Records for the exercise
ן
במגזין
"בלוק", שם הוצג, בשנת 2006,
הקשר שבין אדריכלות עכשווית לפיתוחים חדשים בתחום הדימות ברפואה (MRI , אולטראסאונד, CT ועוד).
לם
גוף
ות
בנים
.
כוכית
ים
...
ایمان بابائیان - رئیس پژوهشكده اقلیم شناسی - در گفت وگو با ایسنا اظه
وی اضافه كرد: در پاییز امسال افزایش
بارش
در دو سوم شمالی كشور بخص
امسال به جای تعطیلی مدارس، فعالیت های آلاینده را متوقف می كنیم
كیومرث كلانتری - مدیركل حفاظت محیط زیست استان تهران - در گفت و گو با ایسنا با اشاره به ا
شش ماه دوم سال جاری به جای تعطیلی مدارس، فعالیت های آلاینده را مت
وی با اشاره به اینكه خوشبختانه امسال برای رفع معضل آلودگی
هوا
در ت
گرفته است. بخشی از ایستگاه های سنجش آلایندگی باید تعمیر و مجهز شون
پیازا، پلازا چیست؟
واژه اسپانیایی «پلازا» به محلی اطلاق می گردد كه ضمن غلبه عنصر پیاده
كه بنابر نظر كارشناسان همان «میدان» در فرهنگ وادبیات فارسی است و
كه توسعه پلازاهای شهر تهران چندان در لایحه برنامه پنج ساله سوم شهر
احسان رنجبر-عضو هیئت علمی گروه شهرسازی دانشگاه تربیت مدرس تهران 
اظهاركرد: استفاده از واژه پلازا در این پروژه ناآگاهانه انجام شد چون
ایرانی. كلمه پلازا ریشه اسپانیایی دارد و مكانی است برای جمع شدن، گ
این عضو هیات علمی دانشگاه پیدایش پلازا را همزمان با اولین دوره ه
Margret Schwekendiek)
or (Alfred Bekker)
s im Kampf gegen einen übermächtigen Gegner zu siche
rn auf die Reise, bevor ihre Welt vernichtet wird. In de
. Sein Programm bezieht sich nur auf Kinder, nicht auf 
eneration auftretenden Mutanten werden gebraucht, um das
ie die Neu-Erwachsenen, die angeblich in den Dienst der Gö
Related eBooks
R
...
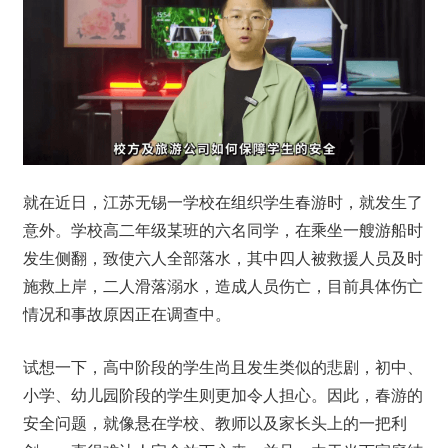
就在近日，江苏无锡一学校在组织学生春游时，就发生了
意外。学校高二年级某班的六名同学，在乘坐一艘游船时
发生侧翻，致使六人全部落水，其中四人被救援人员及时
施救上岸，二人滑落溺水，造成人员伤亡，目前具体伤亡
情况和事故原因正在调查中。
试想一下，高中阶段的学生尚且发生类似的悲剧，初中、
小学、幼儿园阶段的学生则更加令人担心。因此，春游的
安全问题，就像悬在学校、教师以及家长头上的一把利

Task directions
Look through the entries and copy every line in which the string "فعالیت" appears.

Answer space
امسال به جای تعطیلی مدارس، فعالیت های آلاینده را متوقف می كنیم
شش ماه دوم سال جاری به جای تعطیلی مدارس، فعالیت های آلاینده را مت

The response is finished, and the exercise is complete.